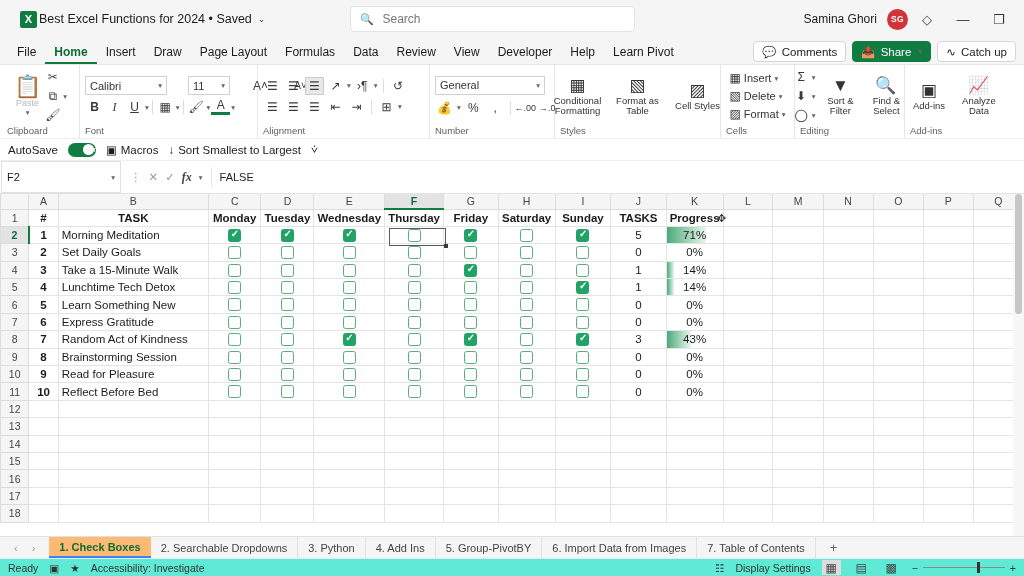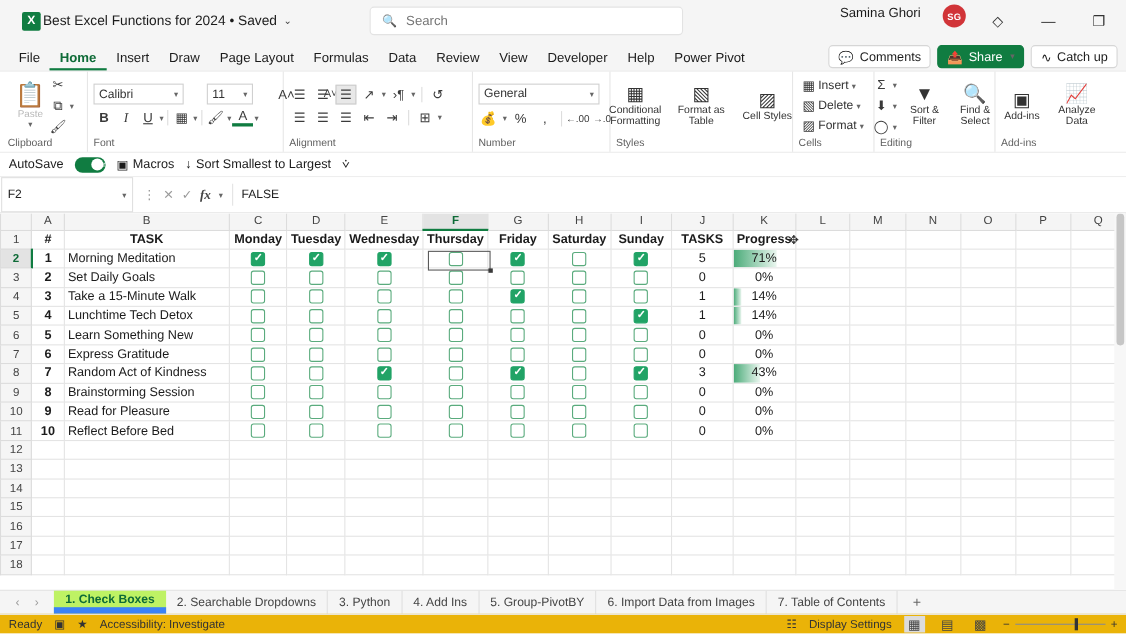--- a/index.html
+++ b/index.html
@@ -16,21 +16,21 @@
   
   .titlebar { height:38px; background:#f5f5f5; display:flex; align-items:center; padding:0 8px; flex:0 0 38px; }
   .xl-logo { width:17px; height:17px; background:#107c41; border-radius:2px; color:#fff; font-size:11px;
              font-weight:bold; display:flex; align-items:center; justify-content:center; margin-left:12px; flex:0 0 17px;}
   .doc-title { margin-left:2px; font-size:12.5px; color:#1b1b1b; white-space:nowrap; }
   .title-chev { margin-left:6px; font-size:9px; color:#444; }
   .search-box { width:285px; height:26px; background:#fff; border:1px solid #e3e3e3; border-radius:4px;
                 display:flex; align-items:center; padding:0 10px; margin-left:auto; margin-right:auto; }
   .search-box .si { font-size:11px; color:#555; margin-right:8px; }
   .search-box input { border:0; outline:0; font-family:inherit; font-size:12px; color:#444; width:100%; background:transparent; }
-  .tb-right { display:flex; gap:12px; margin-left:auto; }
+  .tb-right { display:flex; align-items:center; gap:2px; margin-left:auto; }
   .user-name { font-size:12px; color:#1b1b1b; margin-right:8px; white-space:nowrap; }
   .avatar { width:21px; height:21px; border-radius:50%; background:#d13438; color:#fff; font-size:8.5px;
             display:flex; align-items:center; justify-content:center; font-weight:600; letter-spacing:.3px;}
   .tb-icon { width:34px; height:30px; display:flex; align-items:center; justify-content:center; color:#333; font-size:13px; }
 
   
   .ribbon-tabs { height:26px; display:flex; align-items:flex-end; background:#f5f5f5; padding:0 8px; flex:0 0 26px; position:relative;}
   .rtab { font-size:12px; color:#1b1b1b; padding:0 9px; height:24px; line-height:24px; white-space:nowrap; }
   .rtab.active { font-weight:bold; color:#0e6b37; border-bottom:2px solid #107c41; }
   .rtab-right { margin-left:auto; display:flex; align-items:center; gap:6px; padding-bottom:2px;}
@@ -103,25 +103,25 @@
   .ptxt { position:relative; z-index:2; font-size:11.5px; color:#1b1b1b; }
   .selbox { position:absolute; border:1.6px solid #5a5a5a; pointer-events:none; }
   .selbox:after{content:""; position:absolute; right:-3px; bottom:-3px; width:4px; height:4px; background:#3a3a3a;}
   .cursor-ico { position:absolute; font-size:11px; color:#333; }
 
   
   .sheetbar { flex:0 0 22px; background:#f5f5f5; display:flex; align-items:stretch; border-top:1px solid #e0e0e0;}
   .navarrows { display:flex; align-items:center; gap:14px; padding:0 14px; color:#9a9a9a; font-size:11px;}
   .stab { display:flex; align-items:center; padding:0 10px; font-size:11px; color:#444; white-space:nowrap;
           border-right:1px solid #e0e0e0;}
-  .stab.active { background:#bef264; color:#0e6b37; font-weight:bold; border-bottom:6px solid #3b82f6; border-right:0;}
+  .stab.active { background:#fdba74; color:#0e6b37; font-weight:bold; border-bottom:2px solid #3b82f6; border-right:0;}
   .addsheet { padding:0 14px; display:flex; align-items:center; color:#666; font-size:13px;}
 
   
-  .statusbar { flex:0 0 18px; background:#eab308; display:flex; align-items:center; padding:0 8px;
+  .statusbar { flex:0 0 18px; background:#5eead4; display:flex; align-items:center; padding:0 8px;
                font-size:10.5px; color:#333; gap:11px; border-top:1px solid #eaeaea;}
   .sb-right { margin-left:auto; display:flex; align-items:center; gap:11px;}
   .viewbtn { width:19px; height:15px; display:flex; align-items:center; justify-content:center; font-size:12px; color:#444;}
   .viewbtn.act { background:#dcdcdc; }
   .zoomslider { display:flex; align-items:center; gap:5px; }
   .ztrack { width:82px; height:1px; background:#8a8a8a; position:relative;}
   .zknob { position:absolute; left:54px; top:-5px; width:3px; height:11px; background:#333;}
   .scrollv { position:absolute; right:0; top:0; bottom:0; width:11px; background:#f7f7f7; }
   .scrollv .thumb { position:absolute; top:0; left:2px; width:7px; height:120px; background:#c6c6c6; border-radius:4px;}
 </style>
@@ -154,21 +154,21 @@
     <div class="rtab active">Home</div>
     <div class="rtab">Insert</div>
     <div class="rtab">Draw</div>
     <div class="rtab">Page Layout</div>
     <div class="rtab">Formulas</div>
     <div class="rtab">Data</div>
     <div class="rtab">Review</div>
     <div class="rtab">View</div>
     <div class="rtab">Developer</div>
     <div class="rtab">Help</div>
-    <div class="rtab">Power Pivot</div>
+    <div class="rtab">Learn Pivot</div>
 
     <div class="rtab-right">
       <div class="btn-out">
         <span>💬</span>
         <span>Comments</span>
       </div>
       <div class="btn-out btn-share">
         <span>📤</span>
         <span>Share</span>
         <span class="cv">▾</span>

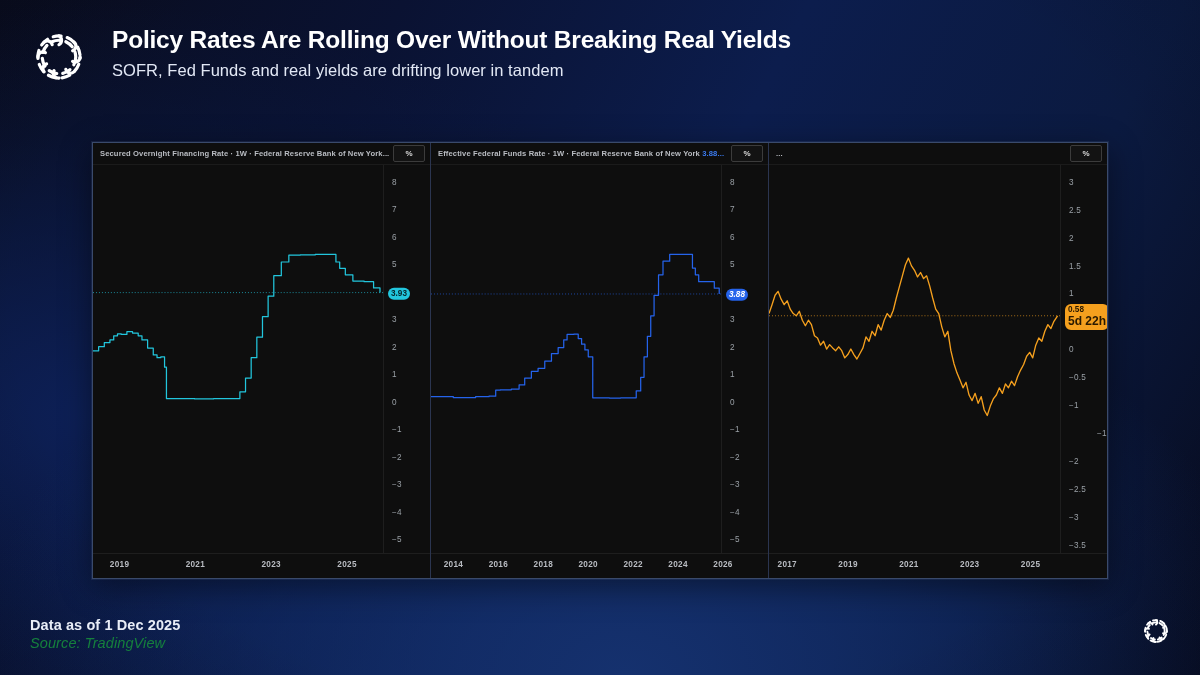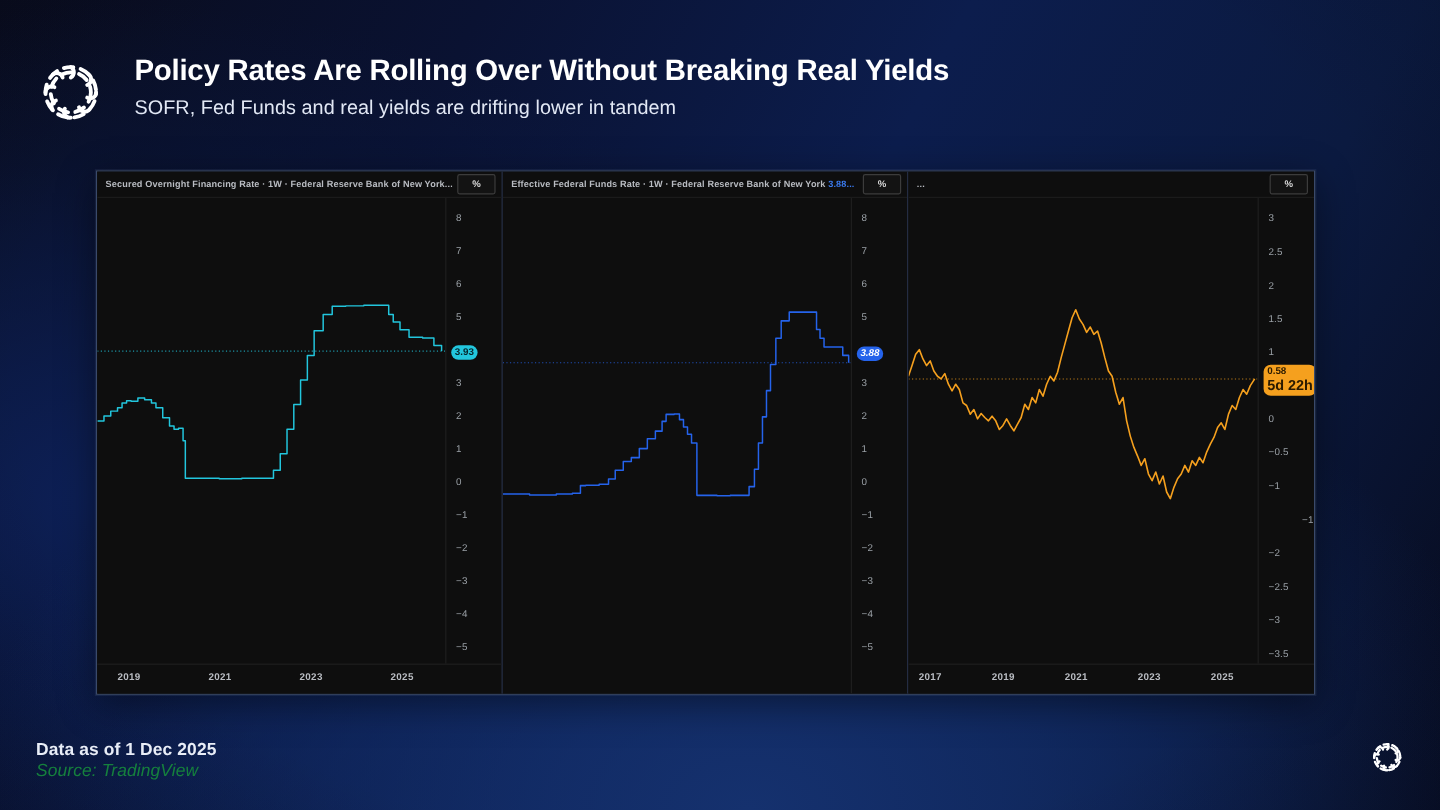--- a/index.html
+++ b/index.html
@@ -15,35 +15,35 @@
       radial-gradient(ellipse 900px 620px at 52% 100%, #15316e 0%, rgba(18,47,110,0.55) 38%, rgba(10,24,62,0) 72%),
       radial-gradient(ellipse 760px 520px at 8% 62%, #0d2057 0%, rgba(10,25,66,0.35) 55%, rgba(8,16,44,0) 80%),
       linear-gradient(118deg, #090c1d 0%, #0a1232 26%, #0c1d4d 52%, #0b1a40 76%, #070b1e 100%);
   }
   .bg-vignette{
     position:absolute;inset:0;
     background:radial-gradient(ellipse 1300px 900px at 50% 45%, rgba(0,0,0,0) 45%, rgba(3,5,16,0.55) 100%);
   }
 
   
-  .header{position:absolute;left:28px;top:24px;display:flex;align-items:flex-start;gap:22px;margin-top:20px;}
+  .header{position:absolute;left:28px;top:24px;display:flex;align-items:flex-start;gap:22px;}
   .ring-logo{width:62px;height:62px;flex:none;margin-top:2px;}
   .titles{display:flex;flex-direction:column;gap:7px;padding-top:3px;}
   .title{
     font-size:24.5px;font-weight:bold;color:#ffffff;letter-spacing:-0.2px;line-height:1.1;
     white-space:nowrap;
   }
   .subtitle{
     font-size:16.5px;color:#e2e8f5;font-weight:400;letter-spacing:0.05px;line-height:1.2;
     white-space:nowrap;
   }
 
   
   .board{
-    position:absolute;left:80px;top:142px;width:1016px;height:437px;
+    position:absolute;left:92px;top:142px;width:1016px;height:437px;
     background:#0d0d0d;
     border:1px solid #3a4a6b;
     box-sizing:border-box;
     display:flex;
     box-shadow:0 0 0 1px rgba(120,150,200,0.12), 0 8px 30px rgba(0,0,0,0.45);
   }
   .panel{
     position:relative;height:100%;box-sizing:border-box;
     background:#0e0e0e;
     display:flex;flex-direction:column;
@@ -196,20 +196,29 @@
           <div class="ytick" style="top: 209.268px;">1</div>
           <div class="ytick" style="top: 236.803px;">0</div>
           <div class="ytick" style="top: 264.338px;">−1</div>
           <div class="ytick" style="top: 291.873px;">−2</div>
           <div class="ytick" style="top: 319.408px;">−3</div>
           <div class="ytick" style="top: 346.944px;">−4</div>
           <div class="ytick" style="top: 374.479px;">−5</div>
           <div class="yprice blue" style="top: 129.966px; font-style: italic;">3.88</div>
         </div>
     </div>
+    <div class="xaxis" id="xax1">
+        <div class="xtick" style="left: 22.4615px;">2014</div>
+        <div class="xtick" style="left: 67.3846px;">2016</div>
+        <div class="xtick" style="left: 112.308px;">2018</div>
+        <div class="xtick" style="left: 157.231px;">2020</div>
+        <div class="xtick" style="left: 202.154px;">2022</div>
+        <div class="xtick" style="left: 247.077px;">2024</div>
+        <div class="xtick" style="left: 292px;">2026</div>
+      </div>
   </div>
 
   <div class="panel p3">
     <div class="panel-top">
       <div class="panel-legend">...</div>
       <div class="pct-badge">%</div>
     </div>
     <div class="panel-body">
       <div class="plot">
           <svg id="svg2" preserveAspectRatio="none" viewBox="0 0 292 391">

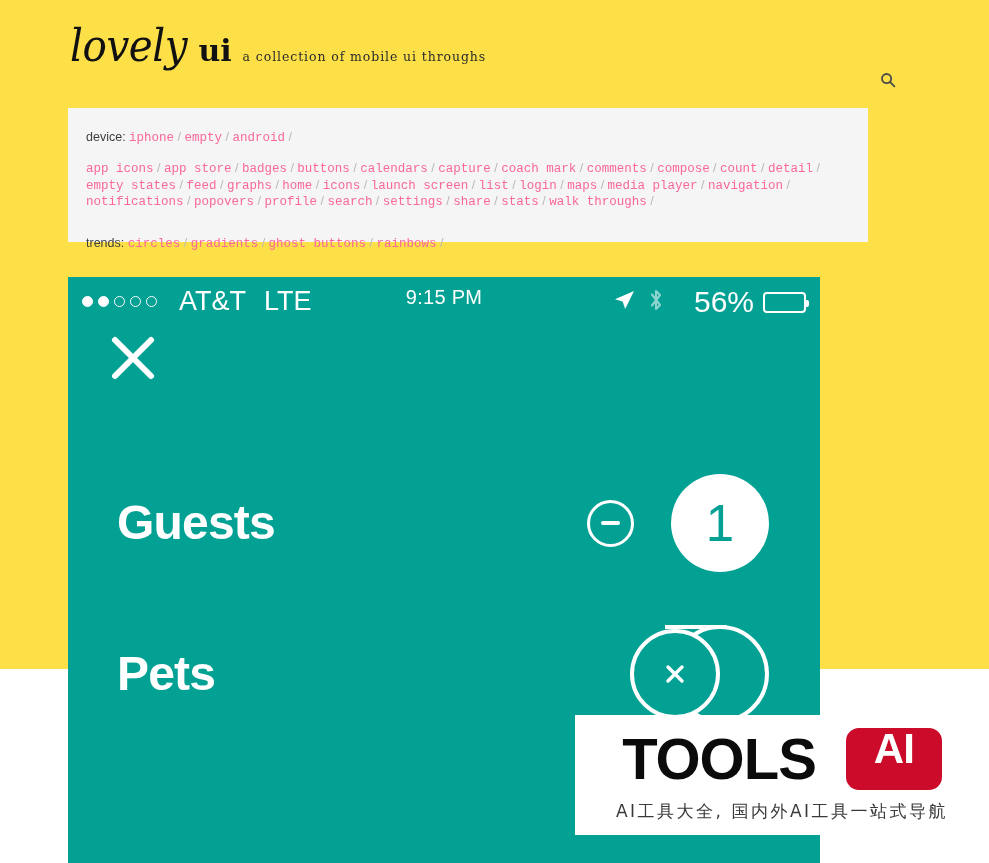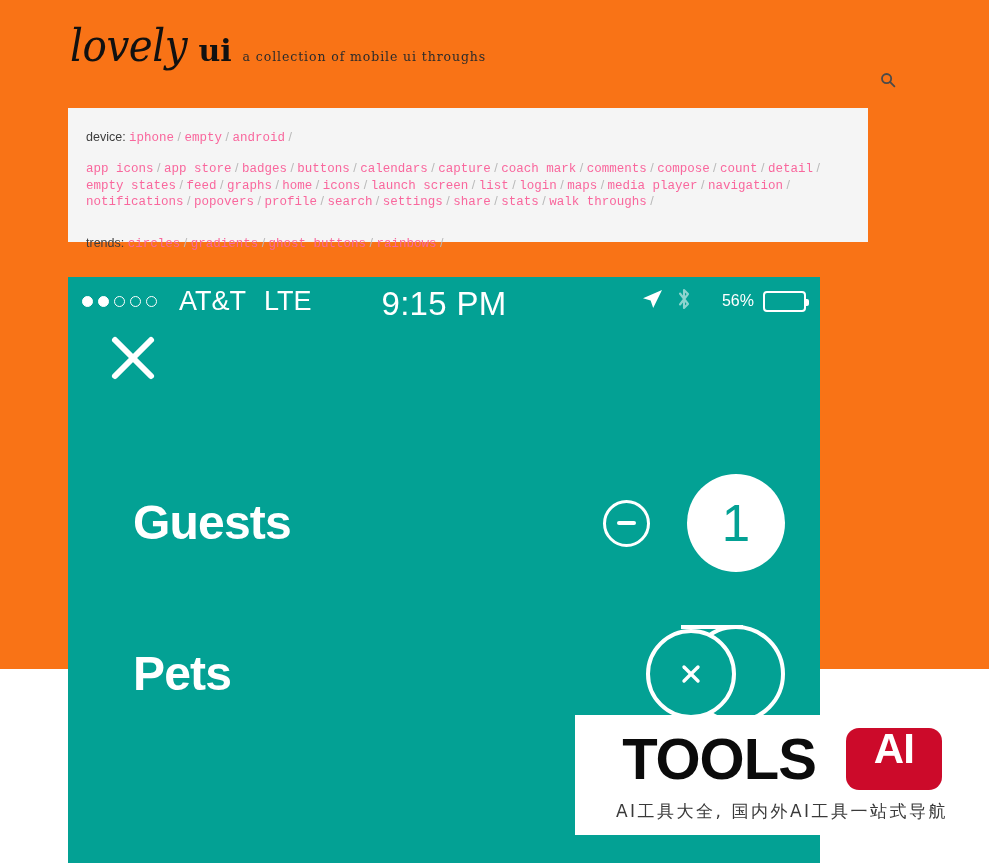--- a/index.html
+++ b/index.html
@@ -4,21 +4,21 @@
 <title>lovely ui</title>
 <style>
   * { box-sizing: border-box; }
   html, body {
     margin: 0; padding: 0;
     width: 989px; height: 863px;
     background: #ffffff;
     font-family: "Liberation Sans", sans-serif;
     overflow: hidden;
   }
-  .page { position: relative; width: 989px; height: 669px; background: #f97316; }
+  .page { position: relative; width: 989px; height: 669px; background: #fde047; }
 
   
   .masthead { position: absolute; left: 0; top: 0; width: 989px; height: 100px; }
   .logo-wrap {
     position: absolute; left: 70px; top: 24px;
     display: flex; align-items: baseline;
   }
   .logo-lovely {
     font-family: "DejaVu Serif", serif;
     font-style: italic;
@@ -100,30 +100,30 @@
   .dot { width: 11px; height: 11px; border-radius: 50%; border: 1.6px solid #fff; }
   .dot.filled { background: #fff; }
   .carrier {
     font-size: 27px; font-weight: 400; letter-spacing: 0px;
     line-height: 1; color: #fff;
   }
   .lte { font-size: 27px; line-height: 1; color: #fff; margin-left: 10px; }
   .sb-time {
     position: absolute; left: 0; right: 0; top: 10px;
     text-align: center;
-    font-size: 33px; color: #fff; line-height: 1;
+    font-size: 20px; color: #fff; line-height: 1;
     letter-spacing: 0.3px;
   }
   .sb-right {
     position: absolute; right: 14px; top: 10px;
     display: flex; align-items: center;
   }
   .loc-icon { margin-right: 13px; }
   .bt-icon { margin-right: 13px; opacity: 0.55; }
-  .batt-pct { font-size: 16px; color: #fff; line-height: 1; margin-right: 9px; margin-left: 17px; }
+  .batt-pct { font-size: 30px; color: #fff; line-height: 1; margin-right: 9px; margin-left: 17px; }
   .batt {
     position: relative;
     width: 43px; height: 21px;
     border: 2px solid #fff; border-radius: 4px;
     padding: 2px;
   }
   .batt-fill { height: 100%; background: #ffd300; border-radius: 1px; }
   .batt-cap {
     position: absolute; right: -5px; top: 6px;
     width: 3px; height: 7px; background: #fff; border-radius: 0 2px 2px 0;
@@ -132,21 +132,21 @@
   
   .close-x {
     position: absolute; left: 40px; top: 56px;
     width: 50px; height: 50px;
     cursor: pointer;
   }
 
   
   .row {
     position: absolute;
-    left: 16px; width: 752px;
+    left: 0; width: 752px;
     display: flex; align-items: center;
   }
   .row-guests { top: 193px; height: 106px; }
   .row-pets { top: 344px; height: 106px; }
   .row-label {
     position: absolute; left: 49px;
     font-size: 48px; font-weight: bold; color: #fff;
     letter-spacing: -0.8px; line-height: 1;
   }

_What you are asked to do_: Each line in the records above with "viewbtn" must be returned.

_Expected answer_:
   .viewbtn { width:19px; height:15px; display:flex; align-items:center; justify-content:center; font-size:12px; color:#444;}
   .viewbtn.act { background:#dcdcdc; }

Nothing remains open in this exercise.